- "Mad Money" host Jim Cramer makes the case against investing in exchange-traded funds.
- Spreading risk out can be smart, but not if it is spread over good and bad stocks, Cramer says.
- Cramer does, however, make one exception to his anti-ETF rule.
Exchange-traded funds, better known as ETFs, have seen a surge in popularity recently, but Jim Cramer is not as taken with the trend as the rest of the market.
Proponents argue that ETFs guard against "single-stock risk," or the damage an individual stock could do to your portfolio. They say it lets you play an entire sector rather than putting all your money on one potentially bad stock.
But Cramer doesn't buy that argument. "You want to be in a stock because it's the best name in a sector that's growing. You don't want to be in a group of mediocre stocks that will pull down the high-quality stock you've chosen," the "Mad Money" host said.
Cramer believes "ETF-ization" happened because people shied away from individual stocks, which all but lost their appeal before optimism about President Donald Trump's policies fueled a further rise the bull market beginning in November.
Yet owning an ETF does not automatically guarantee profits or safety from broader market trends, despite the number of ETFs set up to take advantage of them.

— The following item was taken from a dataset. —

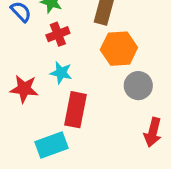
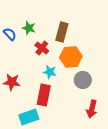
red cross: (58, 34) -> (42, 48), moved, turned -32
cyan star: (61, 73) -> (50, 72), moved

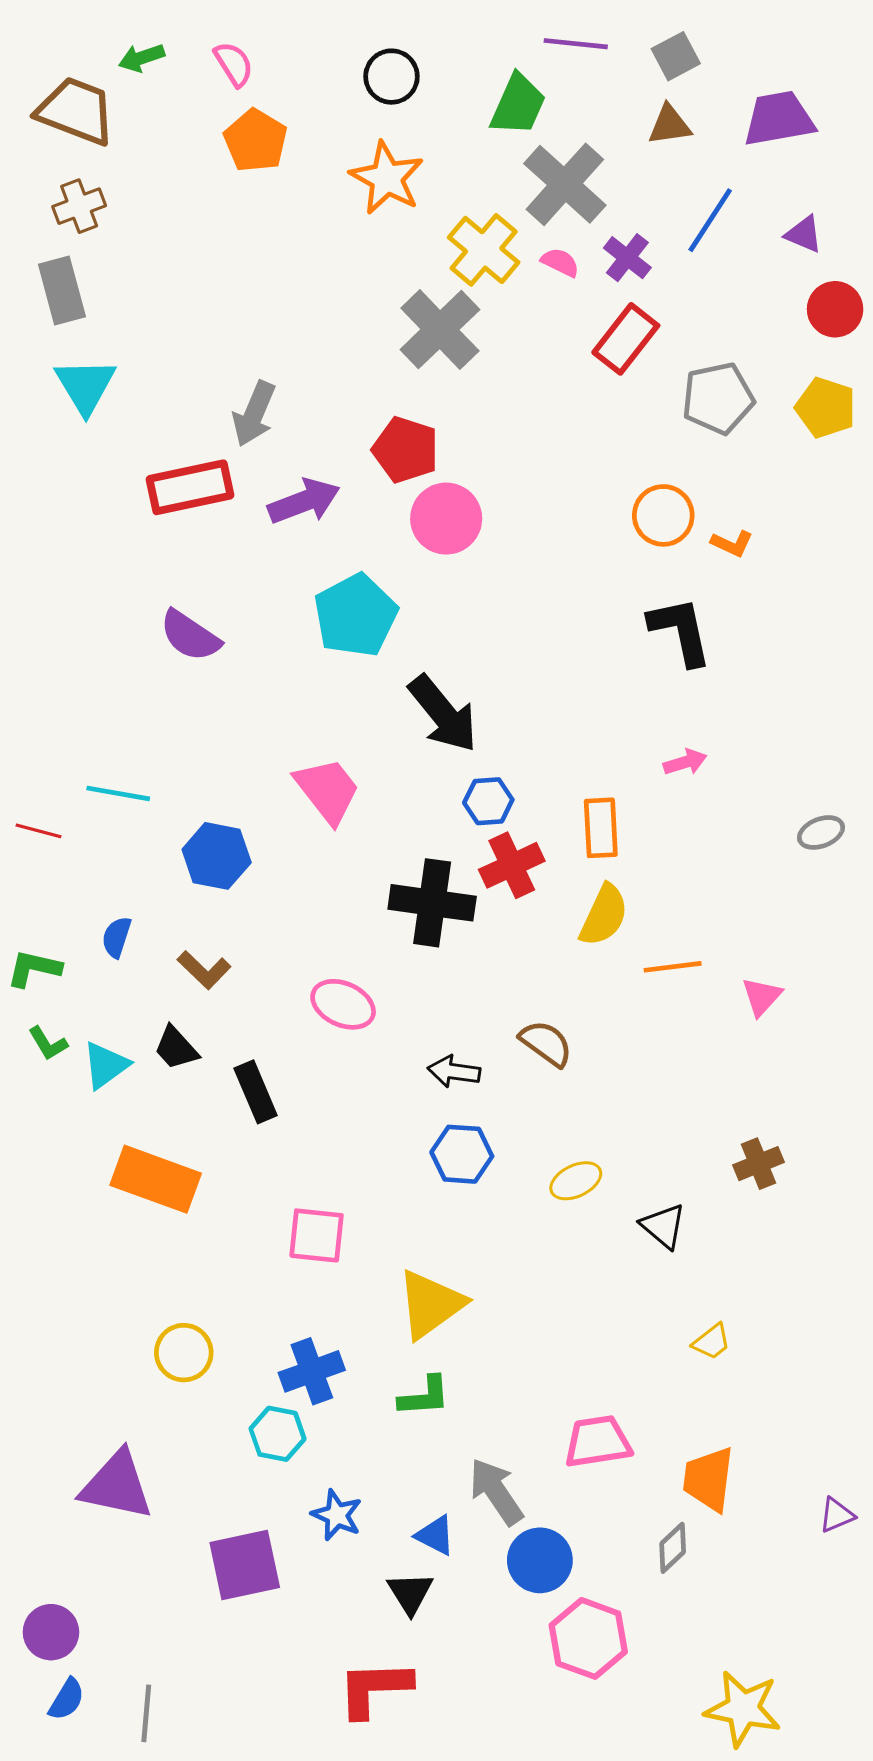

"If you think you can't pick the best of these stocks, then I would suggest that you might not know enough about the sector to begin with, so don't think you can outsmart it by picking an ETF," Cramer said.
The "Mad Money" host made an exception for GLD, an ETF that tracks the price of gold, because of its accuracy.
On a larger scale, however, Cramer said that ETFs have the power to distort stock valuations too dramatically for his liking.
"At the end of the day, I'm against ETFs because they often create enormous distortions that can obliterate even the best of stocks," Cramer said. "You have to accept a lot more risk if you own a stock that's particularly hostage [to] a given ETF."